In revealing personal information, physician to patient, I had crossed a line. I did so intentionally, in an effort to bring compassion to our exchange, but still today, I cannot shake the slightly uneasy feeling that I have somehow breached medical etiquette.
When we enter medical school and don our white coats for the first time, the division between doctor and patient begins–“us” and “them.” We start our education by dissecting a human corpse, and in so doing, learn early on to separate the body from the person. We master the parts-the Ischial Tuberosity, the Latissimus Dorsi, the Sternocleidomastoid, the Flexor Digitorum Longus. We think about lymphatic drainage, muscle insertions, arterial supply, and nerve innervation. We divide the body into sections: distal and proximal, dorsal and ventral, lateral and medial.
We go on to study disease processes-so many that our heads spin. Eventually, we begin to take care of patients and are encouraged to remember the person behind the disease. We are instructed to make eye contact, to sit on the edge of the bed when we speak to a hospitalized patient, and to use touch when appropriate, by holding a hand or squeezing a shoulder. Empathy is cultivated, but at the same time, explicitly and implicitly, we are taught to keep an emotional distance. Sharing personal information is taboo.

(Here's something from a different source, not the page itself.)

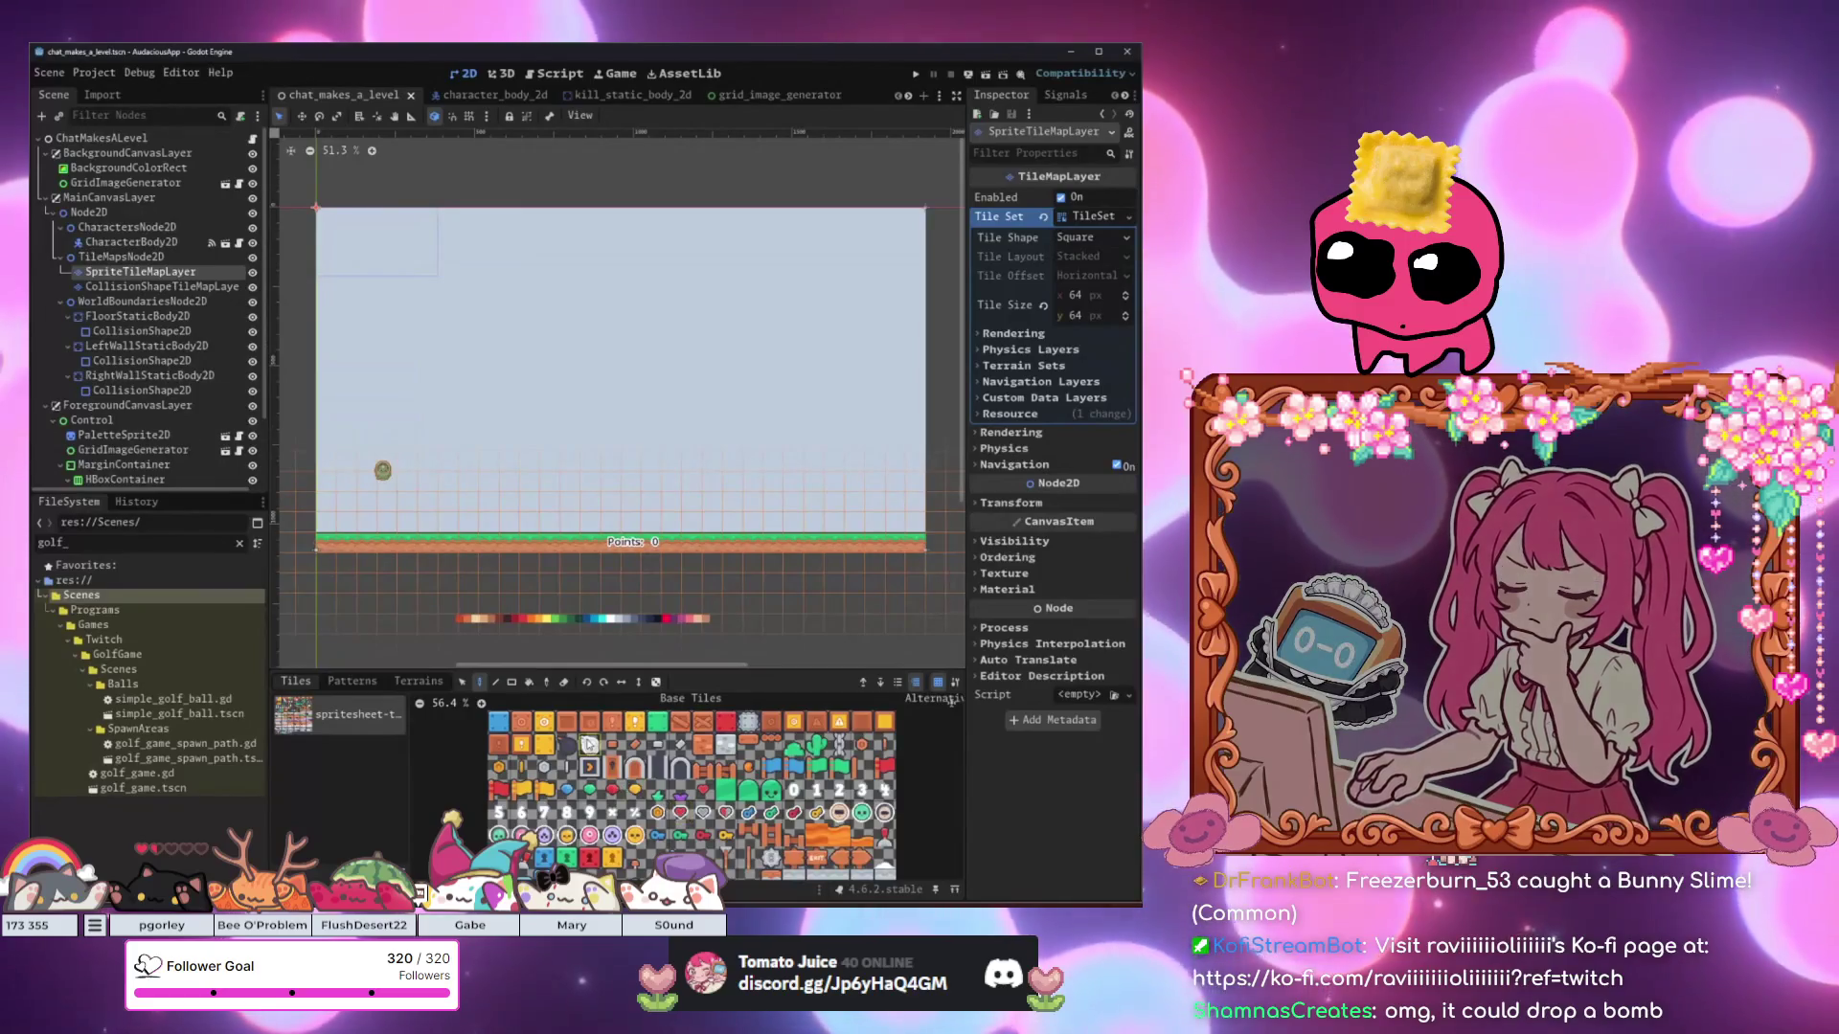
pyautogui.scroll(5, 626, 754)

Part of this is for survival. None of us could bear to feel all of the pain, the fear, the loss that we encounter daily in medical practice. If we allowed ourselves to realize that we are vulnerable to all of the diseases we treat, all the time, we could not function. And part of this is about being a good doctor. Emotions can cloud judgment, and the preservation of professional boundaries is essential to quality care.
But true objectivity is a myth. We are human beings, and our personal experiences are at play in all of our interactions. The white coat does not protect us from our humanity. In meeting Ms. R, I thought of my own illness. I remembered sitting on the doctor’s examining table, cold and exposed in my paper gown, as I spoke for the first time about the numbness and tingling in my legs. I remembered lying in the MRI machine, trying to ignore the loud banging of the magnet, the closeness of the walls around me, and my own terror. I remembered the moment of diagnosis. I was alone, and was told rather abruptly to hurry up and finish having my children so that I could begin treatment. When I left the office I sat in my car and cried. I was overwhelmed by fear, anger, and shame. I envisioned the worst, thinking of everything I would have to give up, certain of the wheelchair in my future. That was eight years ago.
As physicians, our duty is to bring self-awareness to our patient-doctor encounters. We cannot let feelings impair our judgment. We must be cognizant of what we bring to the relationships, and avoid over-identification with patients. Our values are not necessarily their values. Patient best interest must always come first. At the same time, we must honor our humanness, trust our emotions and have the courage to expose our vulnerabilities when it feels right. In some instances, this may be the most therapeutic and compassionate thing we can do.
“That makes me feel so much better,” said Ms. R, and I believed her.